Work required: Using the membrane roof patent text, mark each of the following statements yes or no, and quote the exact words that decide it: (a) securing the membrane with a batten bar at the foot of the parapet wall is inexpensive; (b) the perimeter of a roof next to a parapet wall meets higher wind uplift forces than the field of the roof; (c) running the field membrane up the wall as flashing is satisfactory.

Source text:
......

|Publication number||US4932171 A|
|Application number||US 07/323,613|
|Publication date||Jun 12, 1990|
|Filing date||Mar 13, 1989|
|Priority date||Jan 13, 1989|
|Also published as||CA1267765A, CA1267765A1|
|Publication number||07323613, 323613, US 4932171 A, US 4932171A, US-A-4932171, US4932171 A, US4932171A|
|Inventors||Doug J. Beattie|
|Original Assignee||Carlisle Corporation|
|Export Citation||BiBTeX, EndNote, RefMan|
|Patent Citations (11), Non-Patent Citations (8), Referenced by (48), Classifications (7), Legal Events (5)|
|External Links: USPTO, USPTO Assignment, Espacenet|
Membrane roof systems typically refer to roof decks covered with a water impermeable sheet of polymeric material such as ethylene propylene diene rubber (EPDM), chlorinated polyethylene, polyvinyl chloride, or chlosuffanated polyethylene. These roof systems are formed by covering a roof deck with a single ply of roofing membrane The roof membrane is typically held to the roof in one of several ways. For example, the entire roof membrane can be secured using adhesives. Alternately, the membrane can be secured solely with ballast Another approach is to secure the membrane using penetrating or nonpenetrating mechanical fasteners.
As disclosed in U.S. Pat. No. 4,649,686 entitled "High Wind Resistant Membrane Roof System" the wind uplift forces are not evenly distributed throughout the roof. The perimeter of a roof particularly next to a parapet wall encounters higher wind uplift forces than are encountered in the field of the roof. A parapet wall is a wall extending directly above the roof deck generally at its perimeter
One typical way of securing a membrane to a roof at a parapet wall is to use a batten bar fastening the membrane to the roof deck at the foot of the parapet wall. Flashing is adhered to the membrane covering the batten bar and also to the parapet wall This has been found to be particularly effective. Unfortunately this method is labor intensive and consequently quite expensive.
Another method typically used is to run a continuous sheet of field membrane as wall flashing. In other words, run the field membrane up the wall and adhere it to the side of the wall. This unfortunately is unsatisfactory because of the high uplift forces that are encountered at the perimeter of a roof. This could cause the membrane to separate from the parapet wall.
Accordingly, it is an object of the present invention to provide a method of securing the perimeter of a membrane roof as it abuts against the parapet wall in a manner which reduces labor and material costs but which does not decrease field performance.
Further it is an object of the present invention to secure the perimeter of a membrane using a mechanically fastened attachment strip which is attached to either the parapet wall or to the roof deck at the foot of the parapet wall. The perimeter of the membrane is then adhered to this attachment strip and to the parapet wall. The securement strip is a reinforced single ply piece of polymeric membrane which is mechanically fastened to the roof deck or parapet wall.
Other objects and advantages of the present invention will be further appreciated in light of the following detailed description and drawings.
FIG. 1 is a perspective view of the present invention broken away and partially in cross-section.
FIG. 2 is a cross-sectional view of a first alternate embodiment of the present invention.

......

Information provided:
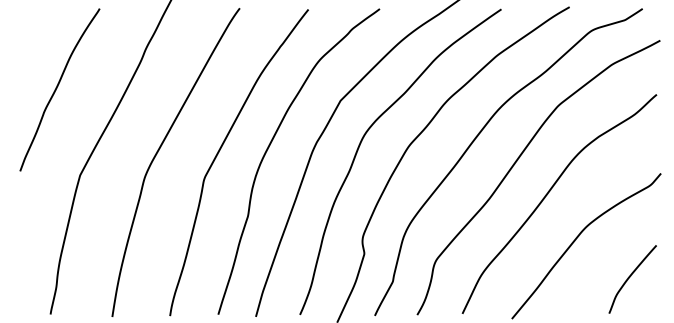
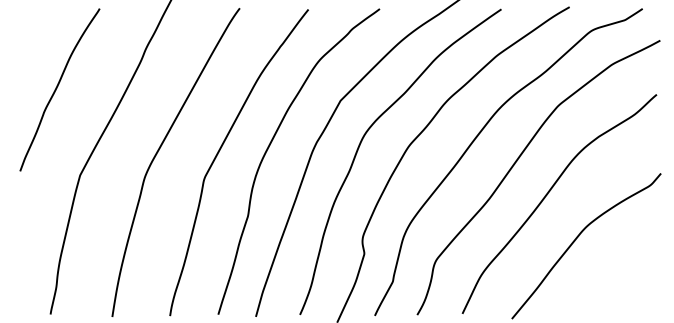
curve at (630, 277): present -> none
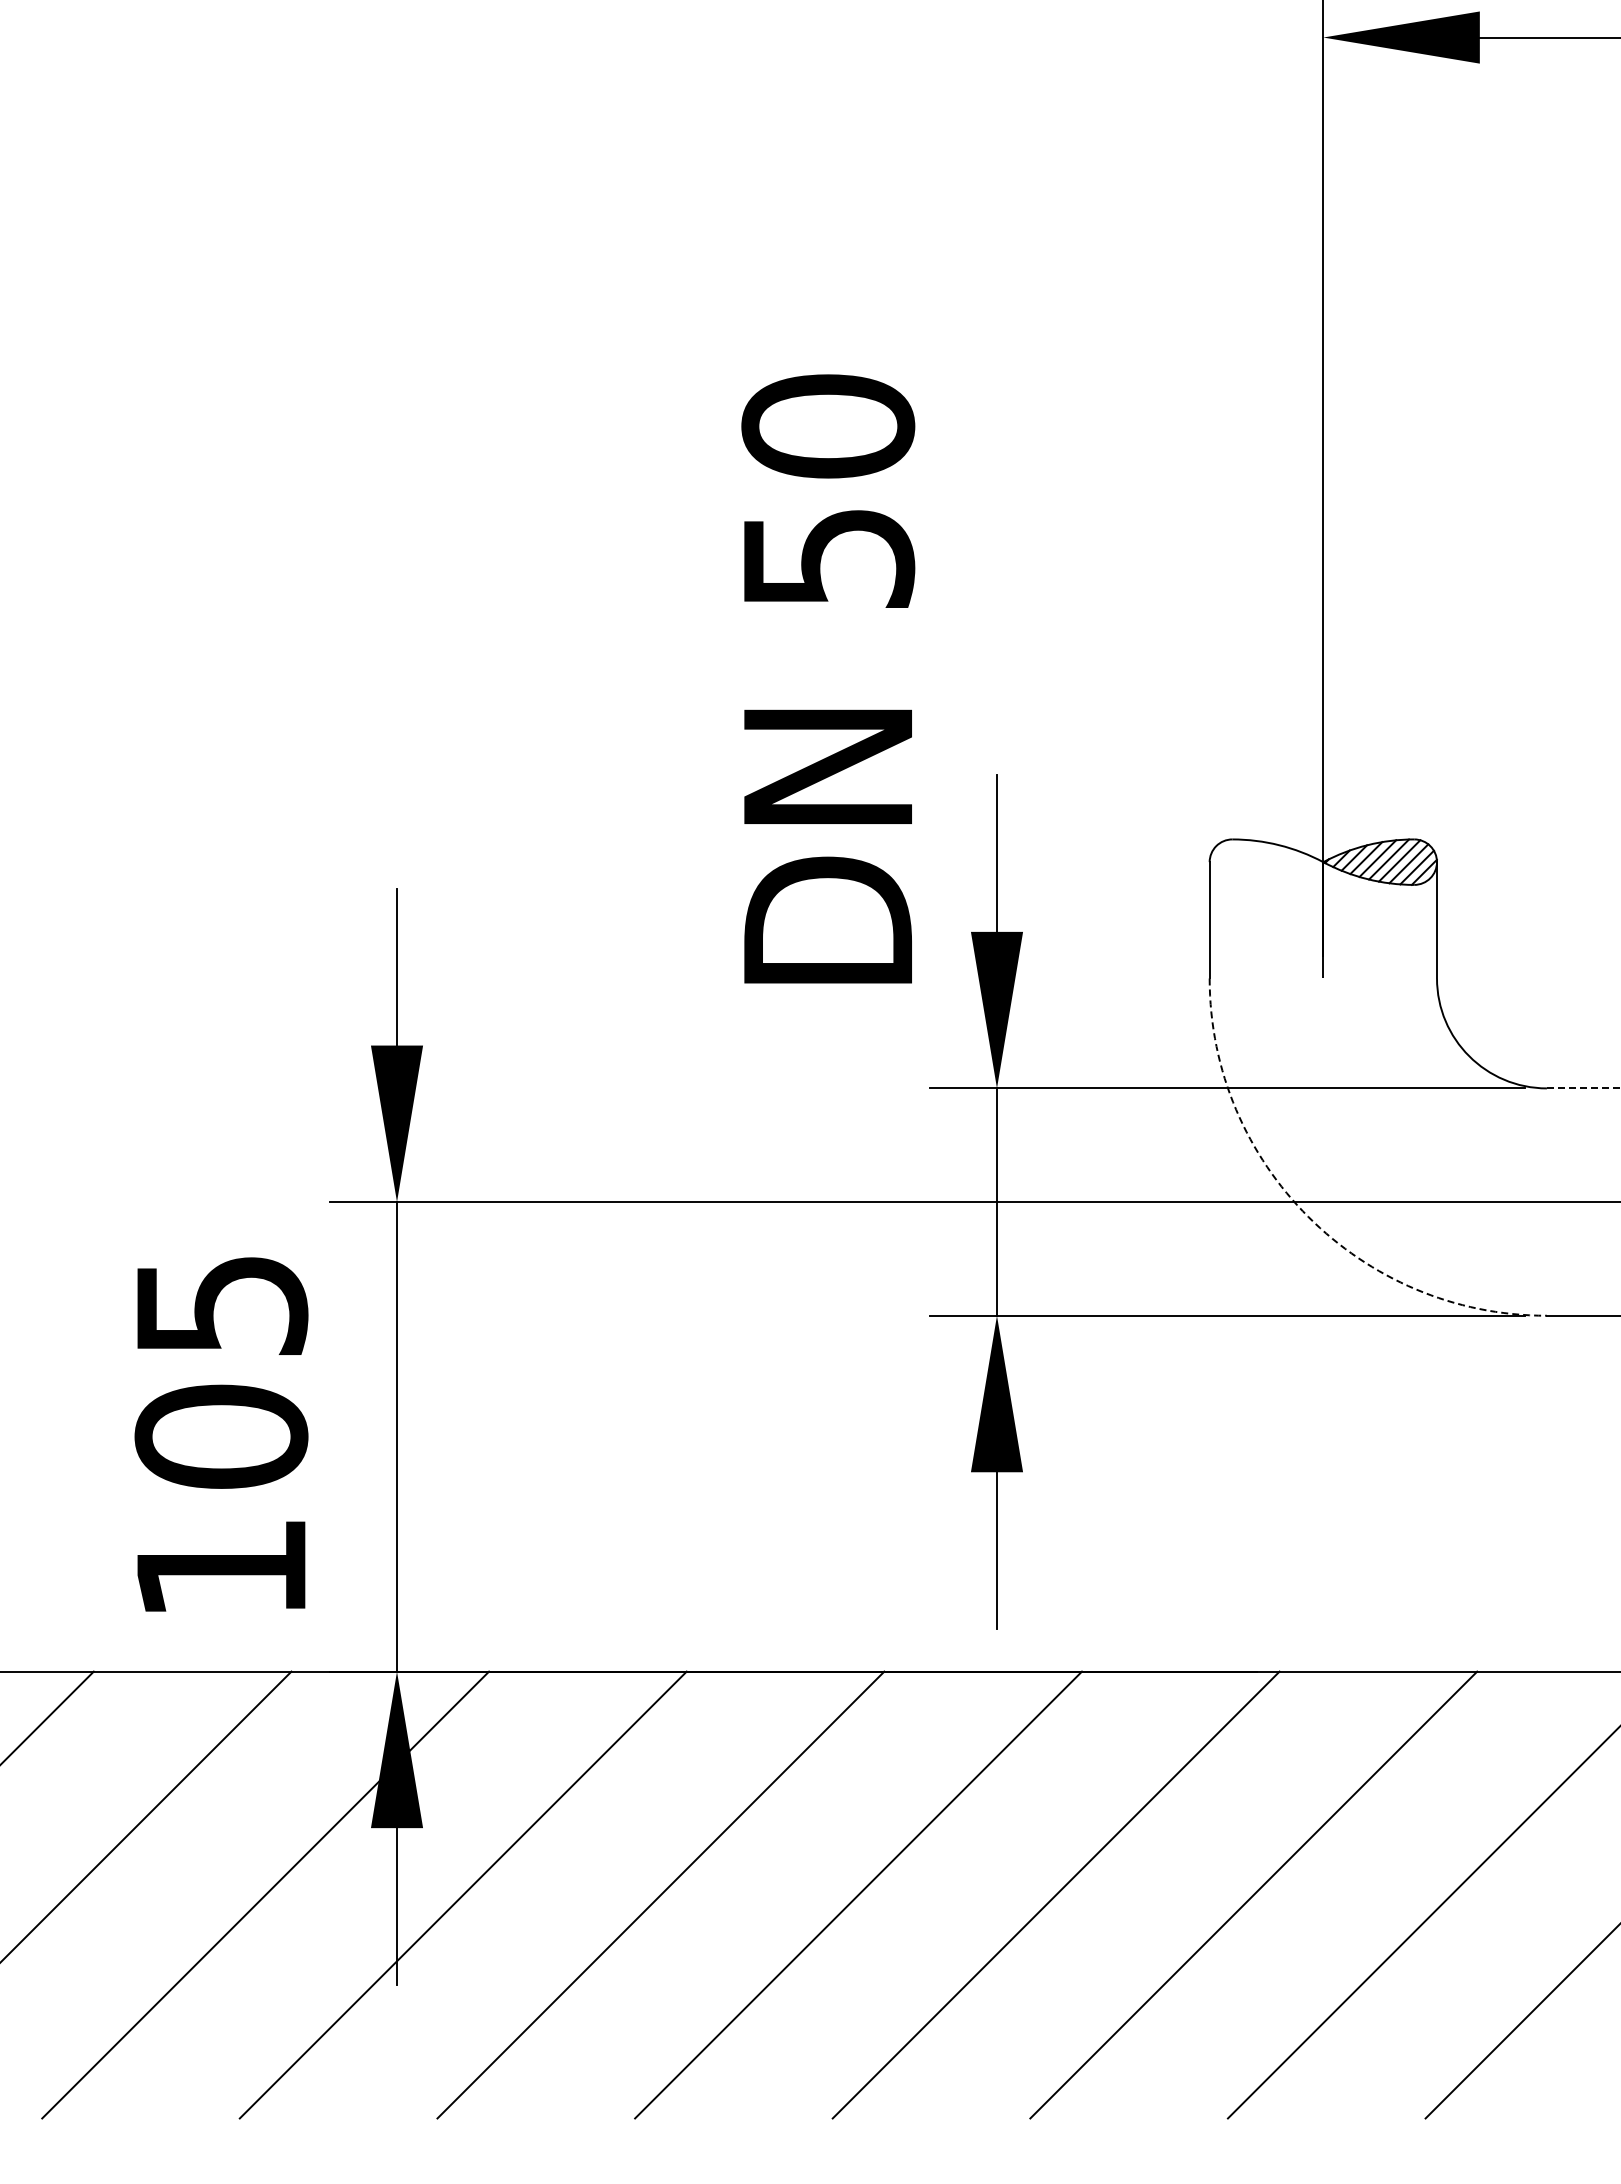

......

Task output:
(a) No: "Unfortunately this method is labor intensive and consequently quite expensive."
(b) Yes: "The perimeter of a roof particularly next to a parapet wall encounters higher wind uplift forces than are encountered in the field of the roof."
(c) No: "This unfortunately is unsatisfactory because of the high uplift forces that are encountered at the perimeter of a roof."